Good week, so yay. This is my second week at 80-ish miles; next week is a cut-back, since I'm racing a 5K. Then another high week at 80-85 before racing a tune-up half.
We had a break in the humidity, which opened the door for a confidence boosting workout on Tuesday. We were scheduled for 2-3x(1600, 800) - generally one of the tougher workouts for me, since I like to drop the pace a bit on each rep of a workout. For that reason, I prefer workouts with identical length intervals (i.e. 8x800) or downward ladders (2000, 1600, 1200, 800, 400). Pulling back on the pace while shifting from a shorter interval to a slightly slower paced longer interval is hard for me, especially if I'm running the workouts hard.
For this one, I was determined to get the max number of reps done, which meant that I ran the first two sets very cautiously. For the third set, I decided to release the brakes a bit, and was pleasantly surprised to break 6 minutes for the third 1600, without straining or trying to run that fast - it just happened. It's not a particularly ground breaking split - I used to regularly split 1600s in less than 6 minutes. But that was all before I tore my hamstring at the attachment two years ago, and I was also running my workouts a bit too hard back then. This is the first time I've broken 6 for a (almost) mile repeat since I tore my hamstring, and to do it without straining, struggling, or racing the workout (and then to follow it up with a solid 800) was awesome.
The rest of the week was also good. I was a bit disappointed to only do a 5K tempo on Friday. For one thing, though I dread 8-10K tempos on the track like nothing else, I also know that the 30-40 minutes running at 10 mile/half marathon pace does great things for my fitness. I also take a while to find my groove in track tempos, which is fine for longer tempos. But when you've only got 12 or so laps, you have to hit pace pretty quickly. As my splits show below, I was still a bit sluggish the first mile before finding my rhythm. And it probably wasn't a bad thing to do a workout that was out of my comfort zone. (I did whine a bit).
And my weekend was great. I had a good long run on Sunday, but the real highlight was on Saturday, when our cat, Izzie (Isabella) had some visitors.
Kathy, one of the people from Healing Hands, gave me a framed version of this photo, featuring Izzie and the toys she managed to steal despite wearing a cone. |
And then, after about 9 months in a cone, when the clinic had figured out the combination of medications that controlled her allergies, they let us adopt her. That was in February.

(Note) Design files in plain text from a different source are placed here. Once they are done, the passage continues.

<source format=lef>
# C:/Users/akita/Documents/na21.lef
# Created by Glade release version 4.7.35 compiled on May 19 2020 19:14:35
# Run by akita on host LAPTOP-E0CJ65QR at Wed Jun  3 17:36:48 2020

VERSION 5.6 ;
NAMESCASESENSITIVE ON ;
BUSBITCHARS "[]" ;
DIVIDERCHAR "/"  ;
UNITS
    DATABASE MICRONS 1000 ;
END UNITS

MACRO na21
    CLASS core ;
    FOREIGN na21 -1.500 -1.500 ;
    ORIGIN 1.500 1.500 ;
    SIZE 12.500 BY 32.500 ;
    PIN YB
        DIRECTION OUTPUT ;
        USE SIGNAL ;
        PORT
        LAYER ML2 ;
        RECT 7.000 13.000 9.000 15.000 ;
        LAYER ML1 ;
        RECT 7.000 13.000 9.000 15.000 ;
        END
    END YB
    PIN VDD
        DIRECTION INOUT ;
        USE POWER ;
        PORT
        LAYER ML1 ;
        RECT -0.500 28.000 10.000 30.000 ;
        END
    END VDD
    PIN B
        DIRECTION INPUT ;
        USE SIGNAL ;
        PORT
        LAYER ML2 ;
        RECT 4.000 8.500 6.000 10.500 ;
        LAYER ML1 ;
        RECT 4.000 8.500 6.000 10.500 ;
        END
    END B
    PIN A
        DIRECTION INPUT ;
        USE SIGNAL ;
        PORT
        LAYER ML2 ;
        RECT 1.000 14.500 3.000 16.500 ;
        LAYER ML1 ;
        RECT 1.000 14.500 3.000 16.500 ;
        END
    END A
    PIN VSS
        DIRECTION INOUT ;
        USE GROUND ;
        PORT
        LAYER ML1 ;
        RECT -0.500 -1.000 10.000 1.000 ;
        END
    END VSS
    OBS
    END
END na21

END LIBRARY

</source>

This past weekend, some of the employees at that clinic happened to be in town, and stopped by for a visit. Cue several hours of playing with and spoiling Izzie - they brought two bags worth of new toys.

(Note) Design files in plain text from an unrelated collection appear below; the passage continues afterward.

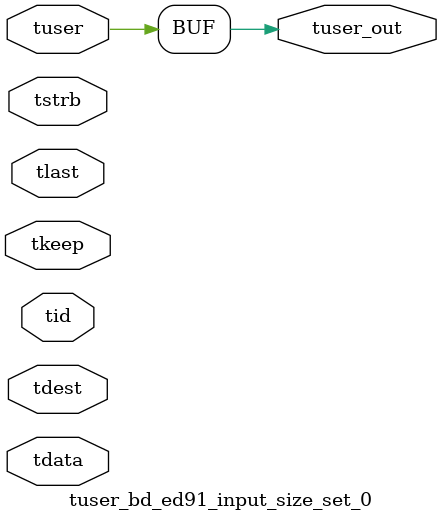
<source format=v>


`timescale 1ps/1ps

module tuser_bd_ed91_input_size_set_0 #
(
parameter C_S_AXIS_TUSER_WIDTH = 1,
parameter C_S_AXIS_TDATA_WIDTH = 32,
parameter C_S_AXIS_TID_WIDTH   = 0,
parameter C_S_AXIS_TDEST_WIDTH = 0,
parameter C_M_AXIS_TUSER_WIDTH = 1
)
(
input  [(C_S_AXIS_TUSER_WIDTH == 0 ? 1 : C_S_AXIS_TUSER_WIDTH)-1:0     ] tuser,
input  [(C_S_AXIS_TDATA_WIDTH == 0 ? 1 : C_S_AXIS_TDATA_WIDTH)-1:0     ] tdata,
input  [(C_S_AXIS_TID_WIDTH   == 0 ? 1 : C_S_AXIS_TID_WIDTH)-1:0       ] tid,
input  [(C_S_AXIS_TDEST_WIDTH == 0 ? 1 : C_S_AXIS_TDEST_WIDTH)-1:0     ] tdest,
input  [(C_S_AXIS_TDATA_WIDTH/8)-1:0 ] tkeep,
input  [(C_S_AXIS_TDATA_WIDTH/8)-1:0 ] tstrb,
input                                                                    tlast,
output [C_M_AXIS_TUSER_WIDTH-1:0] tuser_out
);

assign tuser_out = {tuser[0:0]};

endmodule


</source>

It was really awesome to meet them (well, except for my sister - I knew her already...) and to have the chance to thank them for trusting us with Izzie.

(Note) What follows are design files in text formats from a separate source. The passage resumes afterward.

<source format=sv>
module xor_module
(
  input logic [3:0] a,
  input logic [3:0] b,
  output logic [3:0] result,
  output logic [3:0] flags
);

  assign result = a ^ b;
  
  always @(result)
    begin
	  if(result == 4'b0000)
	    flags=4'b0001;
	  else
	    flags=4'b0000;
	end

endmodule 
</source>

Isabella, some of the crew from Healing Hands, and ALL THOSE TOYS. |
Dailies
Monday: Yoga, some upperbody strengthwork and injury prevention work, and 6 "miles" easy pool-running in the morning; 3 "miles" easy pool-running and foam rolling at night.
Tuesday: 13.5 miles, including 3x (1600, 800) with half distance recovery (6:16, 3:01, 6:11, 3:00, 5:59, 2:53). Then did some injury prevention work and 1500 yards easy swimming. Foam rolling in evening.
Wednesday: 8.5 miles very easy (9:29), followed by a yoga class and then another 6.5 miles very easy (9:07), followed by drills and four strides. 2 "miles" easy pool-running and foam rolling in the evening.
Thursday: 8 miles very easy (9:04), followed by drills, 2 strides, and a yoga class. Later, another 2.5 miles very easy (9:06), and some upperbody strengthwork and injury prevention work. 3 "miles easy poolrunning and foam rolling at night.
Friday: 12 miles, including an 5K track tempo in 20:14 (6:41/6:26/6:23/0:44). Followed with some injury prevention work and 1500 yards easy swimming. Foam rolling at night.
Saturday: 12 miles very easy (8:54) plus drills and four strides, followed by upper body weight stuff and foam rolling. 3 "miles" easy pool-running in the afternoon.
Sunday: 18 miles progressive, split as 9:39 for first 3 miles, 8:40 for next 6 miles, 7:56 for next 4 miles, and 7:08 for last 5 miles. Followed with some injury prevention work and 1000 yards easy swimming. Yoga and foam rolling in the afternoon.